Look for "text_box [418, 467, 735, 528]" in the entries below. Then write out exactly the line that holds it and every line after it, to the last, and nothing else.

DATA SUPPLIED:
=== Begin Enclosure ===
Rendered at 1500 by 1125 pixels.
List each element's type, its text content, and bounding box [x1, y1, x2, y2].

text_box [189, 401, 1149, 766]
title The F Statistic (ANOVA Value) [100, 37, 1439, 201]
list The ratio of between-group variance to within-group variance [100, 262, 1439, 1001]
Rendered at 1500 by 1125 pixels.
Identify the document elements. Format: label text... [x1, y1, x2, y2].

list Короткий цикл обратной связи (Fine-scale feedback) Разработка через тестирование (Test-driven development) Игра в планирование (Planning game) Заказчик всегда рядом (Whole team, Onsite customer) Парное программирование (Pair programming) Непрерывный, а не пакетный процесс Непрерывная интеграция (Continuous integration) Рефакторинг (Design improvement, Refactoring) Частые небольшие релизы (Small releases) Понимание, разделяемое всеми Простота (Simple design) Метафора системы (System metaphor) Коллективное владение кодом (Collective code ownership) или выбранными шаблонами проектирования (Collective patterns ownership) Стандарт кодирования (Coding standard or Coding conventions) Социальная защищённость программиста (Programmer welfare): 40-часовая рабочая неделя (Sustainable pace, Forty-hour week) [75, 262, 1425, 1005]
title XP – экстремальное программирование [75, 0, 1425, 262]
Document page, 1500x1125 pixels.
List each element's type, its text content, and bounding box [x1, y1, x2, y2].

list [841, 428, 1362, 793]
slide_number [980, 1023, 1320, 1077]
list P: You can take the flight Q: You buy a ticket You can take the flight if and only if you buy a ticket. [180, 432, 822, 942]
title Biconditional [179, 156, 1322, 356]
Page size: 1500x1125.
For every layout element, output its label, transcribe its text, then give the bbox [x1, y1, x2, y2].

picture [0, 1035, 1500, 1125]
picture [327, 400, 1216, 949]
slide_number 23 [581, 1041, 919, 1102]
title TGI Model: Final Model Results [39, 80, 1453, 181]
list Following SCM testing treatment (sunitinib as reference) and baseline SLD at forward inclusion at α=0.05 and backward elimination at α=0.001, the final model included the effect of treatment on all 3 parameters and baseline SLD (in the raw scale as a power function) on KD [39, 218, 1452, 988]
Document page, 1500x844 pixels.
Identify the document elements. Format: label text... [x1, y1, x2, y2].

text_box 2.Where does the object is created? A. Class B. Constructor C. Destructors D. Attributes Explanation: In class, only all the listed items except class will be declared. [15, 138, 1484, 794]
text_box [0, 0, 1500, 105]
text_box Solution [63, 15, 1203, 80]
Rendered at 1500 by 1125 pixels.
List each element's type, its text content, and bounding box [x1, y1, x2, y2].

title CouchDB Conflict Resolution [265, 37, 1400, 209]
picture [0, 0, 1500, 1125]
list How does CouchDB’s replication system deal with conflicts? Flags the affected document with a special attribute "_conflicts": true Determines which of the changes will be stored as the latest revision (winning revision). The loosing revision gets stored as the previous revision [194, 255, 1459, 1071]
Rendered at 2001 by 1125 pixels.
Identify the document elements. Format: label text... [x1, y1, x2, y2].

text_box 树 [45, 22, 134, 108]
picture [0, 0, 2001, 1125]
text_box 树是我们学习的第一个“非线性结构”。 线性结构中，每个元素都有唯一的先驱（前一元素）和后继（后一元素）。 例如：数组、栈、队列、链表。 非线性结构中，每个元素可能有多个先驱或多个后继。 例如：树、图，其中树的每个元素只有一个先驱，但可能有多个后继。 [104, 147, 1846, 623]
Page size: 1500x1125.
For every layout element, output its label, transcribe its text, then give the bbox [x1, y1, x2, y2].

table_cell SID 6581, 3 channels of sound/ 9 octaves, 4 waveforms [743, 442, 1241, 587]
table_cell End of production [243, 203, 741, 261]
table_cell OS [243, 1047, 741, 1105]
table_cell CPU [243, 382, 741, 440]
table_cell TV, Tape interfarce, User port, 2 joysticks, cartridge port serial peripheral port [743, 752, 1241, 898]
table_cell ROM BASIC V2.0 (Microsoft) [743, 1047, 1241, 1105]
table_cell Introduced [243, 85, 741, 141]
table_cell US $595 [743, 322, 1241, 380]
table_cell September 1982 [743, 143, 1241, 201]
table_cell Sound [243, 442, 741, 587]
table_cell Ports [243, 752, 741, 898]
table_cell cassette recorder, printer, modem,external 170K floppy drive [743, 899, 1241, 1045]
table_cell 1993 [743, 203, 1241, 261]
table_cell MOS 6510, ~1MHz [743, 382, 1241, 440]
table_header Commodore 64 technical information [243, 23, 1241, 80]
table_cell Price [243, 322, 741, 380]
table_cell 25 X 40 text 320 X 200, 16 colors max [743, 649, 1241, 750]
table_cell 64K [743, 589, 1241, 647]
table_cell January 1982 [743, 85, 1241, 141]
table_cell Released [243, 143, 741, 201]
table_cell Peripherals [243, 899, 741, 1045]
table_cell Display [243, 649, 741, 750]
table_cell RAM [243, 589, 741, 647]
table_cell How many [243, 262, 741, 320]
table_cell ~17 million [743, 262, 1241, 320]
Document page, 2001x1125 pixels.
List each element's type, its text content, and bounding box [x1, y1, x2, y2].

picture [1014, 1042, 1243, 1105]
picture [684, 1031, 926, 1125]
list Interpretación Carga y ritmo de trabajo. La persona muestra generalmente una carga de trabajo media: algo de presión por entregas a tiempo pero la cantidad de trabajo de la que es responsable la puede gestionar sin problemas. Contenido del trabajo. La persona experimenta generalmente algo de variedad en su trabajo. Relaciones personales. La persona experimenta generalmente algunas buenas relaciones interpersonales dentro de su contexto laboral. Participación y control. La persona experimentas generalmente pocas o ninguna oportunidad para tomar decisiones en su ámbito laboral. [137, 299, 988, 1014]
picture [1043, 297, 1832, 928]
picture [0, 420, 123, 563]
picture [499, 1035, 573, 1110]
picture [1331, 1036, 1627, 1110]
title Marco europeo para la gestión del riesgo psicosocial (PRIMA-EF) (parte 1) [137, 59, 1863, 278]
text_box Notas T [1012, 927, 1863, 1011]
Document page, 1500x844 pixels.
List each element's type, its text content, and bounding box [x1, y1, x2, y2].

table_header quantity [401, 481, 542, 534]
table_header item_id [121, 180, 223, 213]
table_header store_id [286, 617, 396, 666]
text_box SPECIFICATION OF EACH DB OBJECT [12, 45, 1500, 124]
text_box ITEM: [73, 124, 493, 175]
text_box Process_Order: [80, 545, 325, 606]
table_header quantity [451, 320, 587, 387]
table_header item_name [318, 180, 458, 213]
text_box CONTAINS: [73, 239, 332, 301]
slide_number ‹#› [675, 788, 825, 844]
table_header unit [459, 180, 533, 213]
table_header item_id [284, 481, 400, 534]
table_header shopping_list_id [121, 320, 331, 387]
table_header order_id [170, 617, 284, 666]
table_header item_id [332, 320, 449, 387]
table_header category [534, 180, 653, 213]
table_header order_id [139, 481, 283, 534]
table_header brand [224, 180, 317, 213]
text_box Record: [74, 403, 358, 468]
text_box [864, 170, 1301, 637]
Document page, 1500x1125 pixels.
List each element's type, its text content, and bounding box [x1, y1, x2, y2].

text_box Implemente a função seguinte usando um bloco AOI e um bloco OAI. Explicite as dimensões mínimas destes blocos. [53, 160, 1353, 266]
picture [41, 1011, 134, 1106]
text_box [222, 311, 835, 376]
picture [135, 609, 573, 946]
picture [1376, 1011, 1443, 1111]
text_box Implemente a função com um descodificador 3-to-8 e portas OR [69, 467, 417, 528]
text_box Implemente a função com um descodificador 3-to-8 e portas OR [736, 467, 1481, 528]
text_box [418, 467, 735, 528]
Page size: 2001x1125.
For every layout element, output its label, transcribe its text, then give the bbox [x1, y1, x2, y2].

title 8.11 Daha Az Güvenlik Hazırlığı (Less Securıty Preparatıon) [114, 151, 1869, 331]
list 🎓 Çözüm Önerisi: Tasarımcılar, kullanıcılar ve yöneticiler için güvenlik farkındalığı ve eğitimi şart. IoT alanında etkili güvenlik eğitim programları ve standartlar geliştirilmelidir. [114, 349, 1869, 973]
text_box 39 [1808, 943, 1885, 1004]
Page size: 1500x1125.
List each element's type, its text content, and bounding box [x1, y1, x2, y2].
=== End Enclosure ===
SOLUTION TO THIS TASK:
text_box [418, 467, 735, 528]
Page size: 2001x1125.
For every layout element, output its label, transcribe its text, then give the bbox [x1, y1, x2, y2].

title 8.11 Daha Az Güvenlik Hazırlığı (Less Securıty Preparatıon) [114, 151, 1869, 331]
list 🎓 Çözüm Önerisi: Tasarımcılar, kullanıcılar ve yöneticiler için güvenlik farkındalığı ve eğitimi şart. IoT alanında etkili güvenlik eğitim programları ve standartlar geliştirilmelidir. [114, 349, 1869, 973]
text_box 39 [1808, 943, 1885, 1004]
Page size: 1500x1125.
List each element's type, its text content, and bounding box [x1, y1, x2, y2].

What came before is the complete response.